President George W. Bush’s call for a new peace conference for Israel, Palestine, and neighboring states that back a two-state solution is a welcome, if very tardy, development. But efforts to re-start the peace process now confront a stark new reality: two mutually hostile Palestinian entities in Hamas-ruled Gaza and the Fatah-led West Bank must now be factored into the process.
The Hamas/Fatah face-off marks a dramatic shift in Palestinian politics, whose top priorities until now has been an end to the Israeli occupation and the establishment of an independent state. It also tremendously complicates peace negotiations, which both the Palestinians and the “Quartet” (the United States, the European Union, the United Nations, and Russia) had premised on maintaining the Gaza Strip and the West Bank as a single territorial unit.
Ironically, these territories were reunited by Israel’s victory in the 1967 war, after 19 years of separation. Previously, Egypt had ruled in Gaza, while Jordan annexed the West Bank. Under Israel’s occupation, and then with the establishment of the Palestinian Authority (PA) in 1994, the territories remained separated geographically, but not politically. The Hamas takeover in Gaza has – at least for now – ended that political unification.

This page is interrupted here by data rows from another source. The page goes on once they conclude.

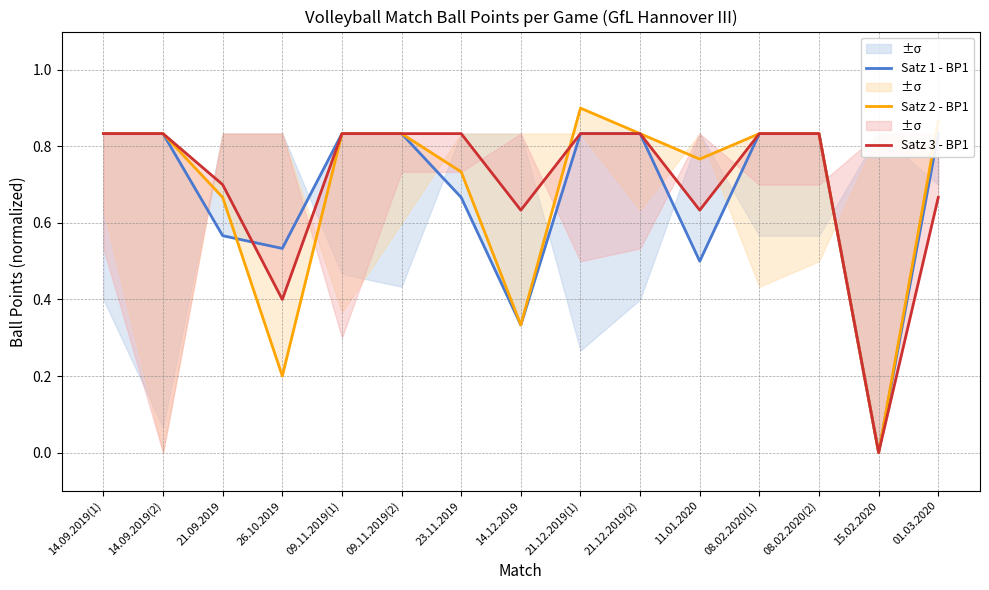

The Satz 3 - BP1 series shows 0.8 at 08.02.2020(2). True or false?

True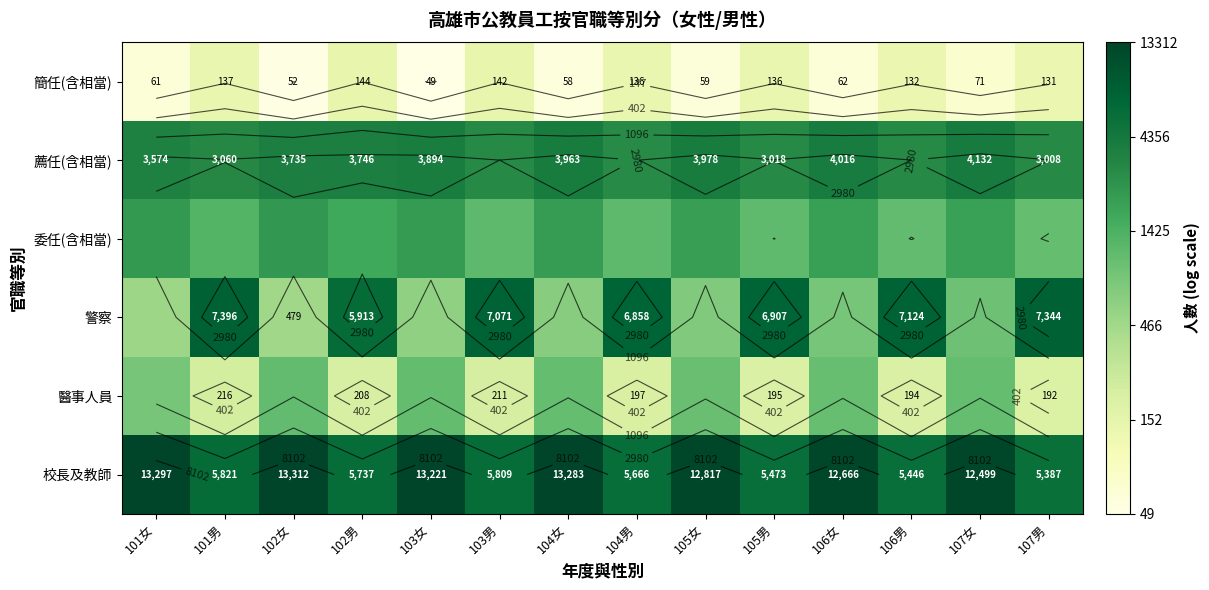

The value of 警察 at 101男 is 3.4. True or false?

False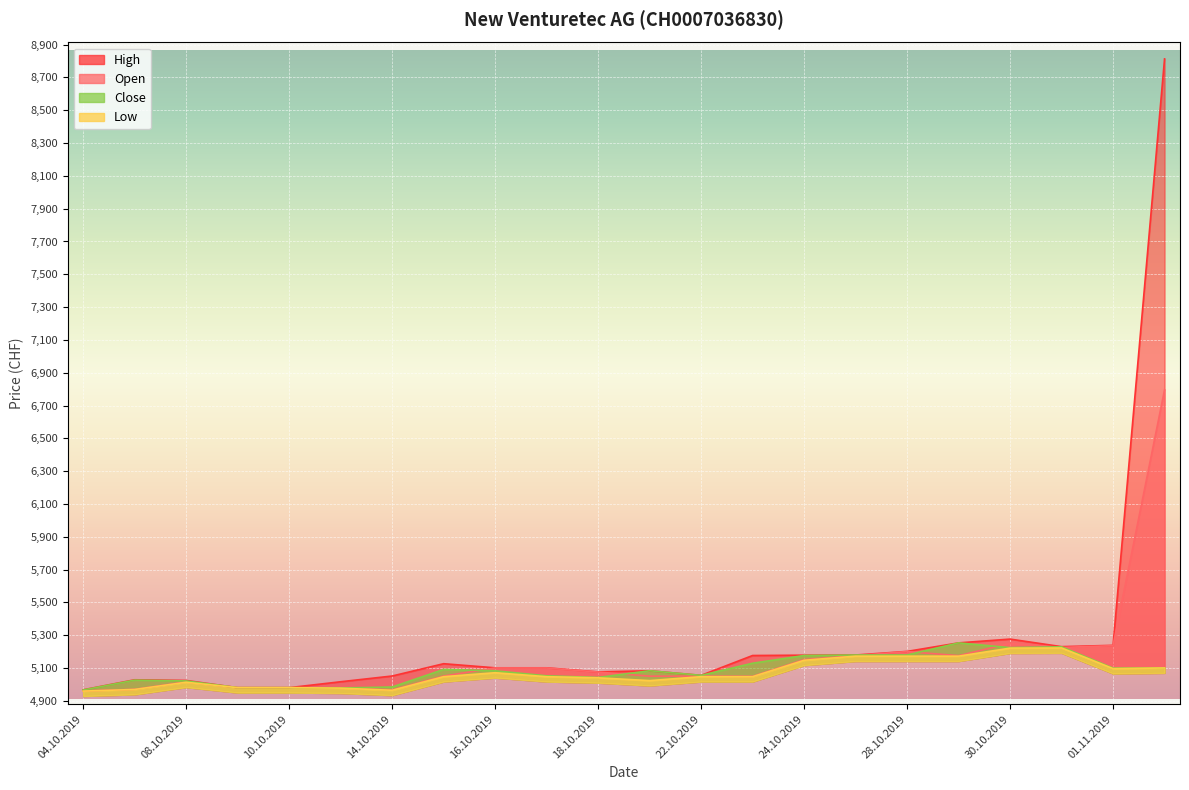

What is the label of the 6th point from the left?

11.10.2019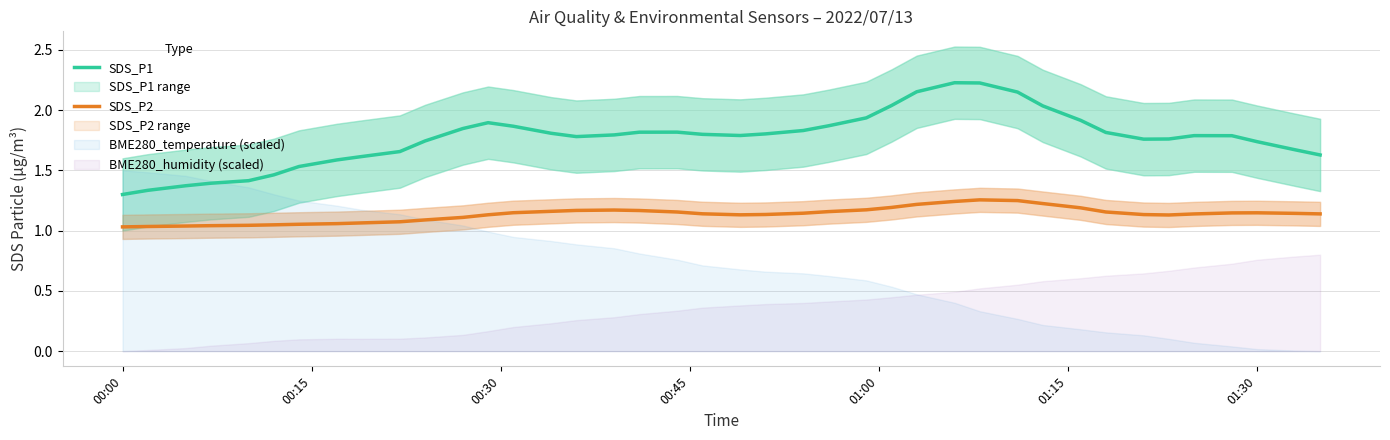

Does the chart have visible grid lines?

Yes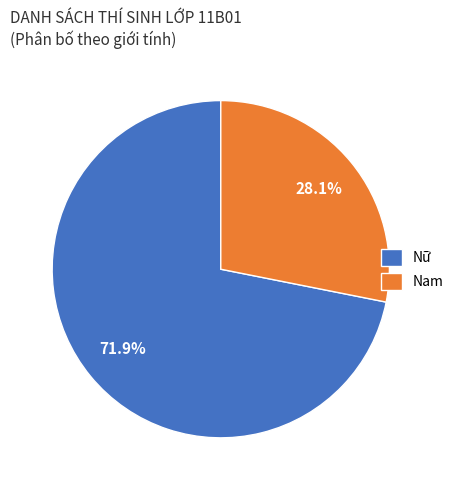

Which category has the biggest portion of the pie?

Nữ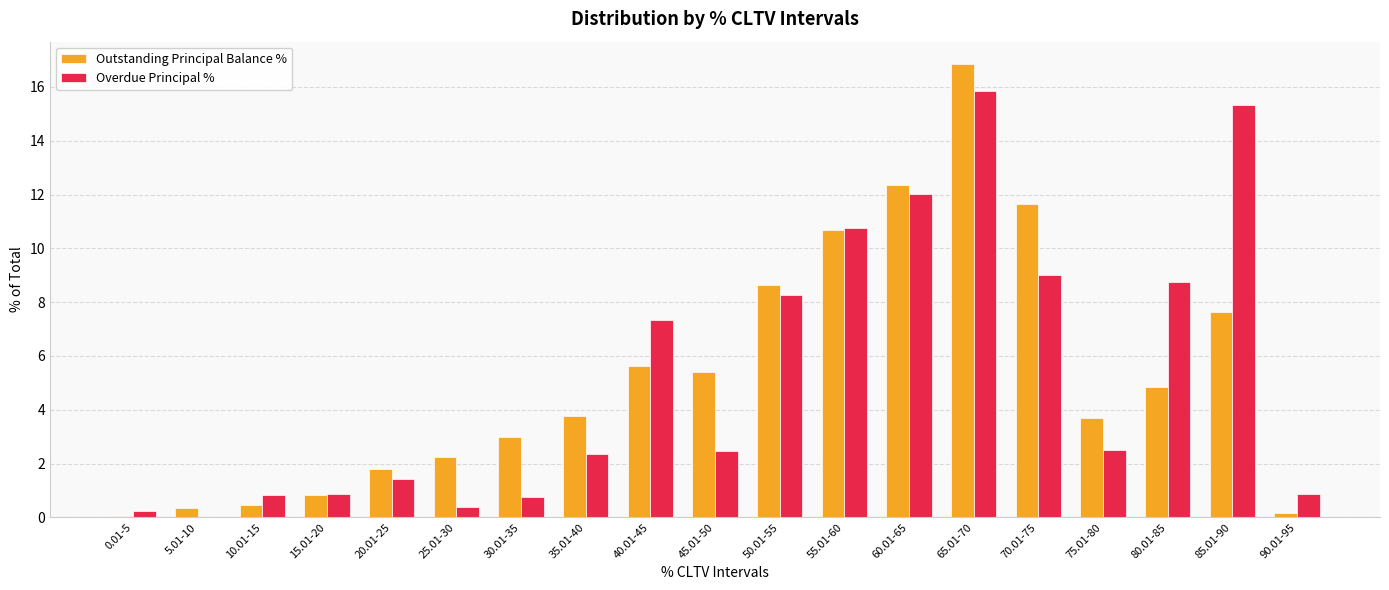

Where is Overdue Principal % nearest to the value 7?

40.01-45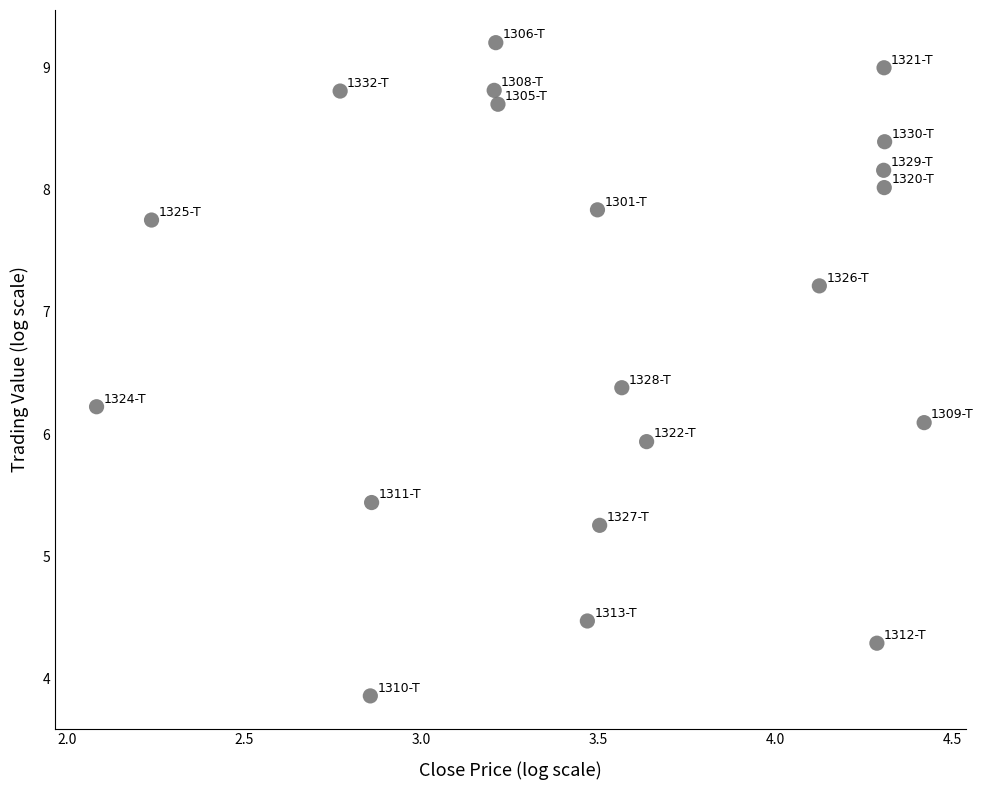

What is the range of Y values (max minus min)?

5.3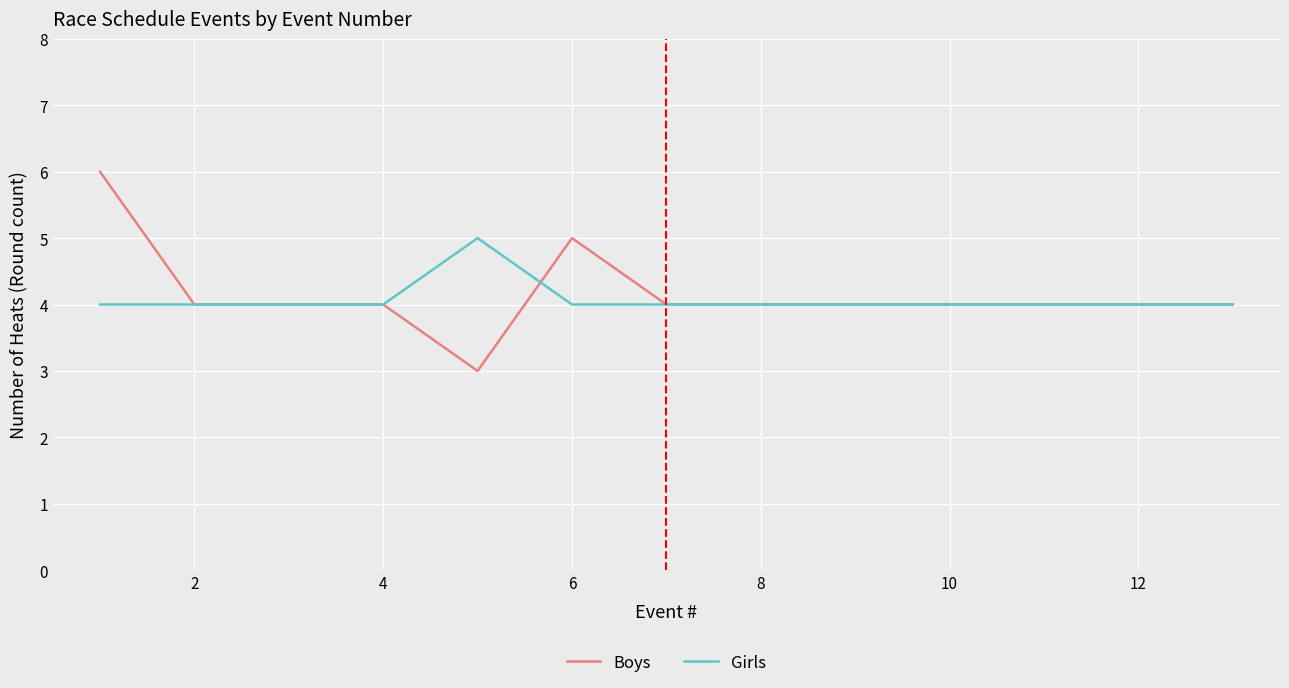

Which series has the largest range (max minus min)?

Boys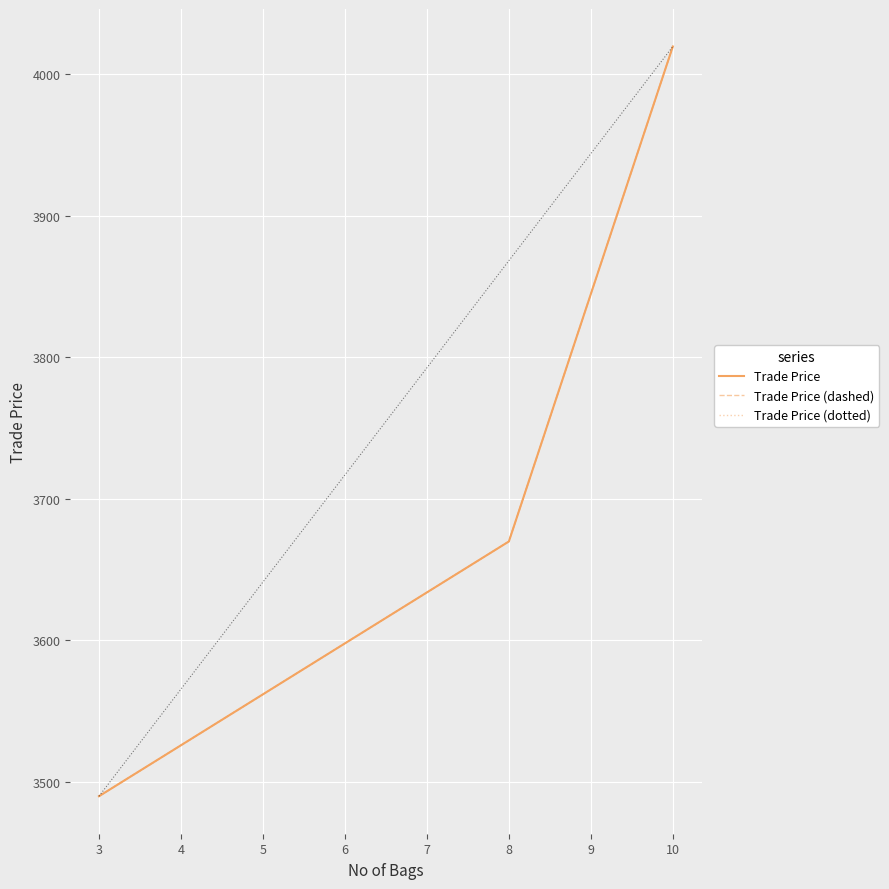

Does the chart display data point markers on the line(s)?

No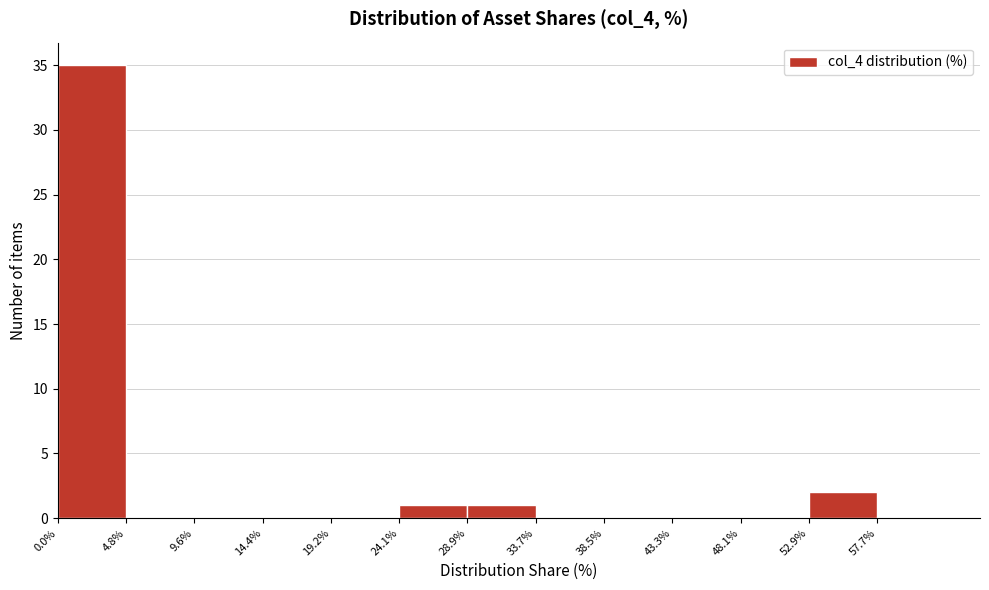

What is the height of the bar covering 52.9% to 57.7% on the x-axis? The values are not printed on the chart, so give them approximately, as read against the axis.

2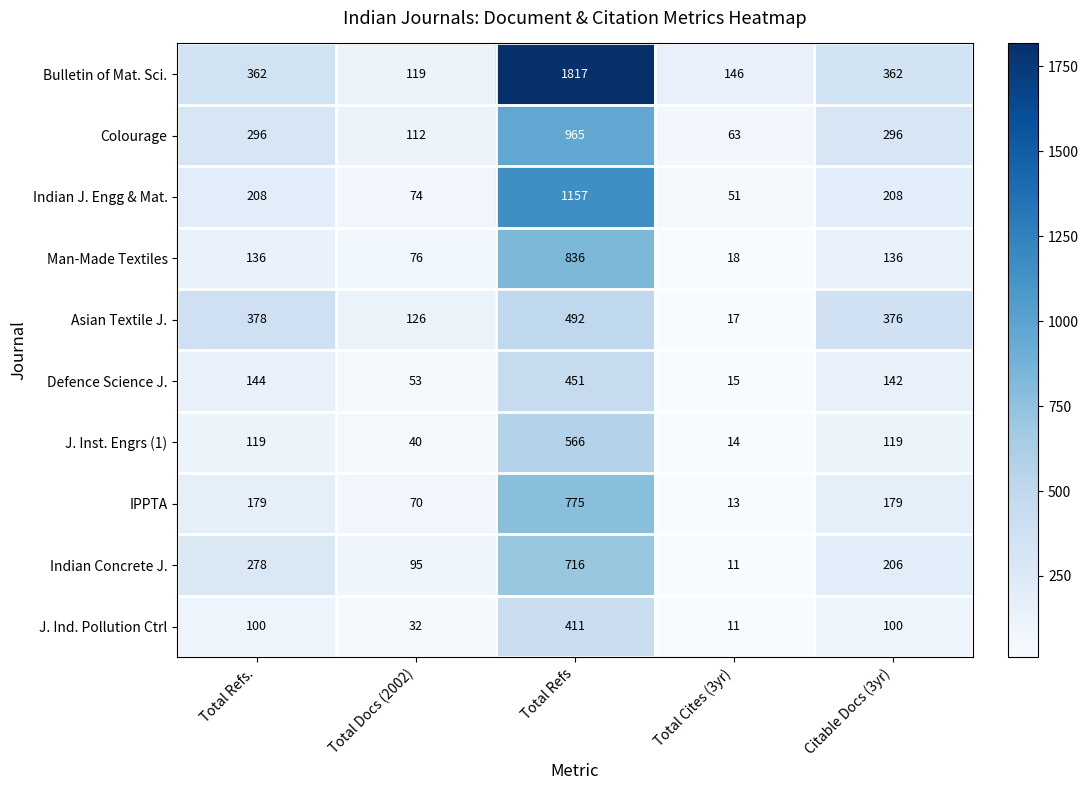

How many distinct data groups are displayed?

10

Palestinian President Mahmoud Abbas has now set his conditions for dialogue. Hamas must withdraw its armed men from all security headquarters they occupied, return power to the legitimate authority, and apologize to the Palestinian people. Although internal division harms Palestinians’ national interest, it is unlikely amid mutual accusations and incitements that dialogue between Fatah and Hamas will be conducted soon.